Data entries

Start of Block

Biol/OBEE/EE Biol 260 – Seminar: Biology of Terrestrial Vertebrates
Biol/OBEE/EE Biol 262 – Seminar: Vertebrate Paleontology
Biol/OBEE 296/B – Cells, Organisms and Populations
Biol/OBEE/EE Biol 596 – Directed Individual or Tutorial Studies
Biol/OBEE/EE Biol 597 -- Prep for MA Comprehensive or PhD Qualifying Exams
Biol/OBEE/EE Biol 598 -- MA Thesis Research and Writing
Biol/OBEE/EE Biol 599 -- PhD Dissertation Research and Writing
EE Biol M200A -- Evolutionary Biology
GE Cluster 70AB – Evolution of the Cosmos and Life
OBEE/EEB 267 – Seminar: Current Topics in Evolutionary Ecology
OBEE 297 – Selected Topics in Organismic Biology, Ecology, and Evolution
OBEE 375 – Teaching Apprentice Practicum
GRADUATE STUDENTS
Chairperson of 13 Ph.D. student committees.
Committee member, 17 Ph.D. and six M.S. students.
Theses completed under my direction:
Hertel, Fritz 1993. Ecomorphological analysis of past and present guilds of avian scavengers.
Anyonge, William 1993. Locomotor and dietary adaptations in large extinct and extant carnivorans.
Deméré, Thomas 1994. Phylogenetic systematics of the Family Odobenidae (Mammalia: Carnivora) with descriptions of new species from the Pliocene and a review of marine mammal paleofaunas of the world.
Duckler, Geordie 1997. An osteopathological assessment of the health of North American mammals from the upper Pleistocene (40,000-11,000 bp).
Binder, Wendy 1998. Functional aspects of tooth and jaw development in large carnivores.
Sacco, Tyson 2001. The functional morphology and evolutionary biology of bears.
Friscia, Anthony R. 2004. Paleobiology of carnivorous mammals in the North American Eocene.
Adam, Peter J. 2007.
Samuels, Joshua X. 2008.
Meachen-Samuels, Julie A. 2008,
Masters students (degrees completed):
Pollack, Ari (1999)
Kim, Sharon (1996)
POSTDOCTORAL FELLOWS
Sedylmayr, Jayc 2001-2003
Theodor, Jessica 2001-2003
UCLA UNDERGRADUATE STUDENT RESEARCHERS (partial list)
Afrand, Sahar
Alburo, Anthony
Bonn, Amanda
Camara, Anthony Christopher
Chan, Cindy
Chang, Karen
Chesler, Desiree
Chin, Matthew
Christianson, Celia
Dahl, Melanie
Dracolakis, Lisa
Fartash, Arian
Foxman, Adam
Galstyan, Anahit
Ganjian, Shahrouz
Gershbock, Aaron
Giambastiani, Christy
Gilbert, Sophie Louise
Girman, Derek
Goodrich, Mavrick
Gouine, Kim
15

End of Block

Count how many lines in the entries hold "large" and reply with that number alone.

# Output for this task
2